Groups of genes that display correlations in different networks have a high probability of being functionally correlated and therefore represent functional modules. In order to derive the Genset collection, different classes of experimental (BIND, http://bind.ca; MIPS Mammalian protein interaction database, Pagel et al., 2005) and predicted (DIMA, Pagel et al., 2004) data sets on interactions and co-expression networks networks (SymAtlas) were integrated for both human and mouse cellular networks. Probabilistic networks were calculated by comparing the networks with functional annotation schemes and pathway repositories, such as FunCat, KEGG and GO. For example, Rhodes et al. recently performed a probabilistic analysis to derive a catalogue of all human protein-protein interactions integrating interaction and co-expression data of orthologous genes from model organisms such as fly, worm and yeast.
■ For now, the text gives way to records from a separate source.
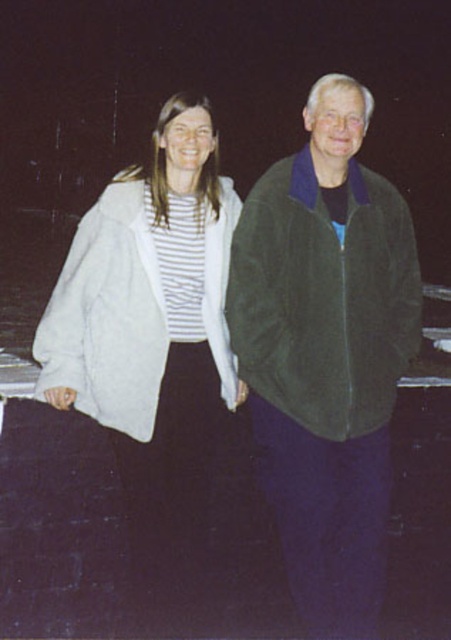
You are trying to decide which jacket to buy based on the image. The store says the dark green suede jacket at right is available in your size, but the white fuzzy jacket at center might be too small. According to the image, which jacket should you choose?

The dark green suede jacket at right has a larger size compared to the white fuzzy jacket at center, so you should choose the dark green suede jacket at right since it is available in your size and is larger.

You are a photographer who needs to adjust the lighting to ensure both jackets are visible. Since the dark green suede jacket at right is positioned to the right of the white fuzzy jacket at center, which jacket should you focus the light on first to account for their positions?

The dark green suede jacket at right should be focused on first because it is positioned to the right of the white fuzzy jacket at center, so adjusting the light starting from the right ensures both jackets receive adequate illumination.

You are a photographer setting up a photo shoot. You have two jackets to place in the frame. The dark green suede jacket at right and the white fuzzy jacket at center. Which jacket should you place higher in the frame to maintain the height relationship shown in the scene?

The dark green suede jacket at right should be placed higher in the frame since it is much taller than the white fuzzy jacket at center.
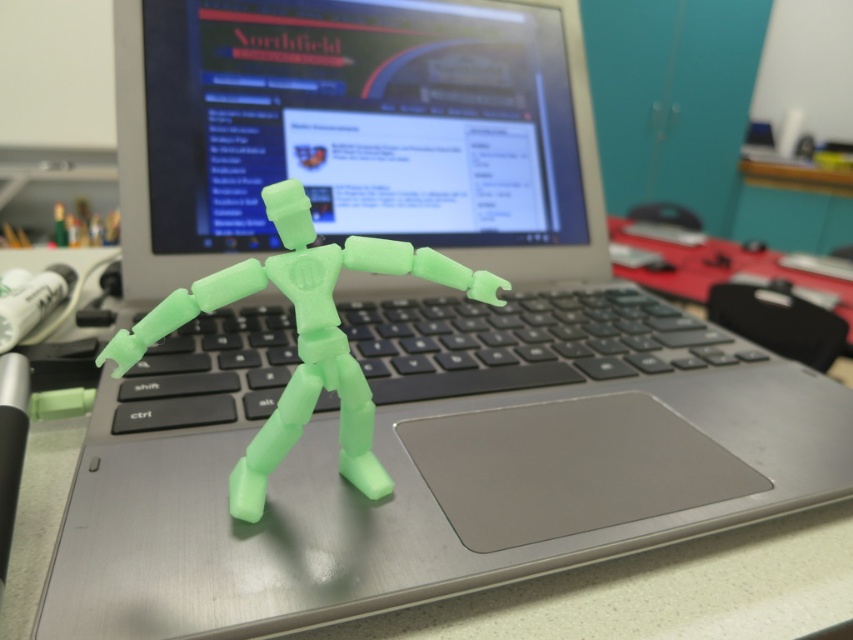
Is black plastic keyboard at center above translucent green plastic figure at center?

Correct, black plastic keyboard at center is located above translucent green plastic figure at center.

Does point (375, 365) lie behind point (350, 452)?

Yes, it is behind point (350, 452).

Locate an element on the screen. Image resolution: width=853 pixels, height=640 pixels. black plastic keyboard at center is located at coordinates (525, 342).

Is point (553, 195) positioned in front of point (308, 257)?

No, it is behind (308, 257).

Who is shorter, matte plastic monitor at center or translucent green plastic figure at center?

With less height is translucent green plastic figure at center.

Does point (498, 120) come closer to viewer compared to point (407, 253)?

That is False.

Locate an element on the screen. Image resolution: width=853 pixels, height=640 pixels. matte plastic monitor at center is located at coordinates (355, 131).

Which is in front, point (193, 160) or point (166, 417)?

Positioned in front is point (166, 417).

Does matte plastic monitor at center appear under black plastic keyboard at center?

Actually, matte plastic monitor at center is above black plastic keyboard at center.

Describe the element at coordinates (355, 131) in the screenshot. The width and height of the screenshot is (853, 640). I see `matte plastic monitor at center` at that location.

Identify the location of matte plastic monitor at center. This screenshot has width=853, height=640. (355, 131).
However, a systematic determination or analysis of functional modules, their dependencies and their correlation with expression profiles in man or mouse has not yet been performed. Integrating interaction data from different experimental sources, as well as transferring related data from other model organisms is necessary to derive a comprehensive catalogue of functional associations between any group of genes. Other information such as the presence of common promoter binding sites in upstream regions (e.g. from the CORG database) and literature co-citation networks will be integrated.

Fig 2: A cellular network can be explored at different levels of resolution. At the lowest resolution, the whole protein interaction network comprises all the interconnected processes that allow the cell to carry out the cellular cycle. At a medium resolution level, a functional module performs a defined biological process. At the highest resolution level, a single protein is responsible for a specific molecular function within one or more modules.

GenSets will be released in the GenRE annotation management system developed at MIPS (V. Stuempflen). that integrates interaction information for different model organisms. These data will be accessed by EJB’s including tested clustering routines with appropriate parameters.

Optimiziation of parameters
To assess the probability of functional association and the contribution from different sources of interaction information for any groups of genes, we apply heterogeneous hidden markov models. Functional modules are derived by advanced clustering methods, such as SPC-Clustering (Tornow and Mewes, 2003).

Outlook
The focus of the project will be to interact with experimentalists for confirming computationally derived functional modules, for relating them to disease phenotypes and for testing hypothetical functional assignments based on our GeneSet approach. Within the SMP model organisms, the functional analysis of mouse mutants (M. Hrabe de Angelis) or, in particular, the analysis of gene networks involved in adipositas (G. Brockmann) offer a sensible approach for the confirmation of hypotheses derived from data analysis.

Lit.: 1. Dietmann S. et al. Resources and tools for investigating biomolecular networks in mammals. Curr Pharm Des. 2005  (in press) 2. Pagel P. et al. The MIPS mammalian protein-protein interaction database Bioinformatics. 2005 Mar;21(6):832-4. 3. Pagel P. et al. A domain interaction map based on phylogenetic profiling. J Mol Biol. 2004 Dec 10;344(5):1331-46. 4. Ruepp A. et al. The FunCat, a functional annotation scheme for systematic classification of proteins from whole genomes. Nucleic Acids Res 32(18):5539-45, 2004. 5. Rhodes DR. et al. Probabilistic model of the human protein-protein interaction network. Nat Biotechnol 2005; 23(8):951-959. 6. Townow S. and Mewes HW. Functional modules by relating protein interaction networks and gene expression. Nucleic Acids Res. 2003 Nov 1;31(21):6283-9.